I should hope (perhaps overoptimistically) that my posts above show my views and answers clearly enough, but again: To some extent the MBx debate reflects the never-ending problems with stat testing, especially overinterpretation without regard to the full uncertainty in the situation or the costs and benefits of decisions under different scenarios.
To repeat what I said far above, I suspect the problem MBI attempted to address could have been solved more clearly and uncontroversially by graphing the upper and lower P-value functions with the interval boundaries marked, or by tabulating the upper and lower P-values at those boundaries (including the null), and then explaining the rationale for any decisions based on the resulting graph or table. In parallel one could graph or tabulate likelihood functions at the interval boundaries so one could obtain posterior odds based on prior odds, for use in decisions.

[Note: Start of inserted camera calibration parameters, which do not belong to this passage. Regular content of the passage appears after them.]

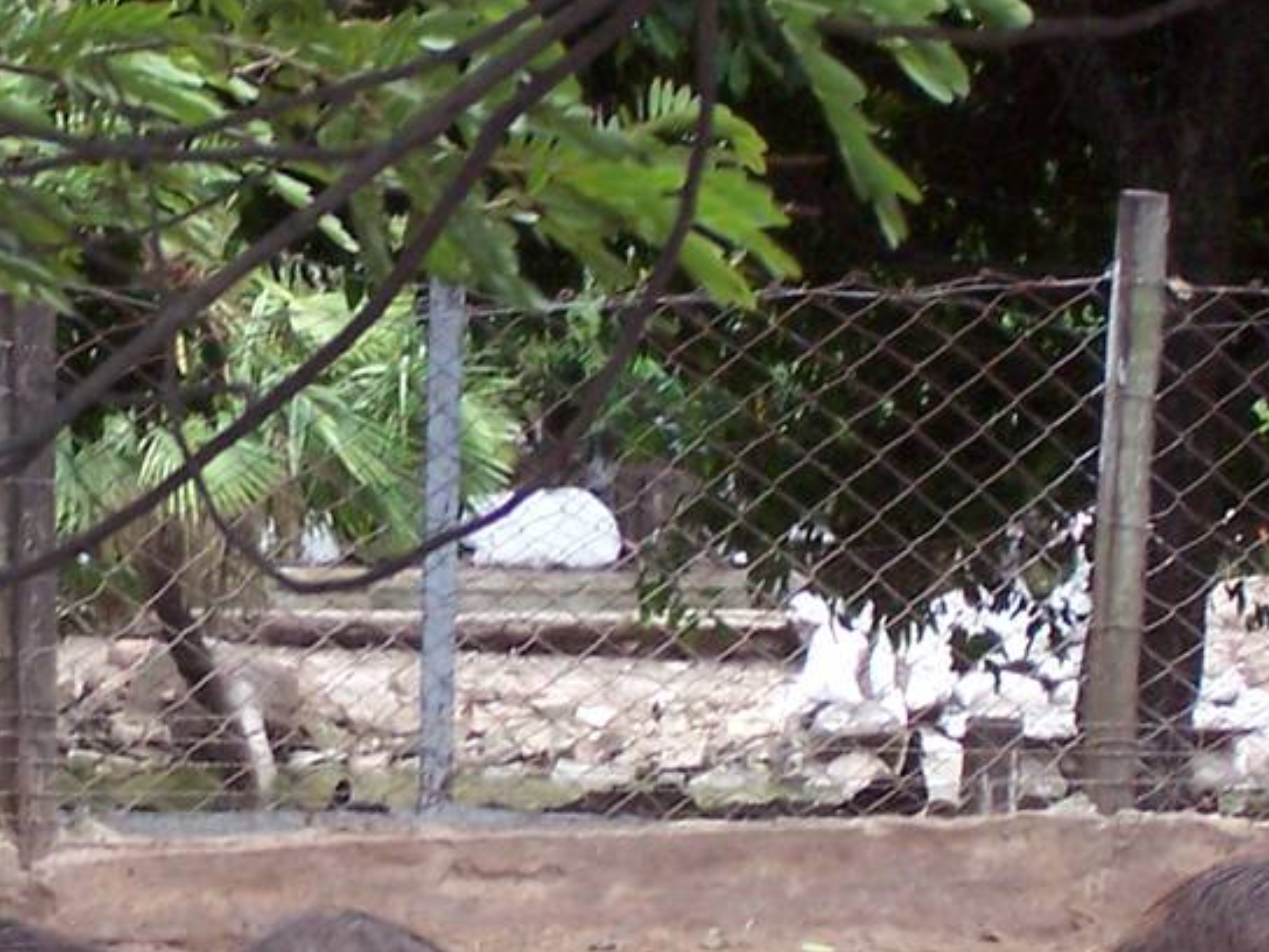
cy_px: 457
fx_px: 10998
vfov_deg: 5.0
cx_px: 205
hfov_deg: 6.6
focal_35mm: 300
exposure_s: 1/90
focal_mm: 16.8
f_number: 4.6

I think the whole of research statistics on pre-specified treatments or exposures should be upgraded by moving to continuous descriptive presentations, emphasizing and illustrating uncertainties and dangers of each decision before making any decision. That is how I have seen competent expert panels operate. But that requires a fundamental change in how basic statistics is taught and used, a change that has been promoted for decades yet is still not adopted as the standard.
For more of my views about statistics reform see my presentation at the NISS webinar, https://www.youtube.com/watch?time_continue=1962&v=_p0MRqSlYec&feature=emb_logo
with others at
https://www.niss.org/news/digging-deeper-radical-reasoned-p-value-alternatives-offered-experts-niss-webinar
Beyond those generalities, I am not a sports scientist nor do I have any stake either way in MBx past or future. So at this point I think we’re overdue to hear from others on this matter including Frank and also principals in the public MBI dispute (Sainani, Batterham, etc.) to whom I sent the present blog link.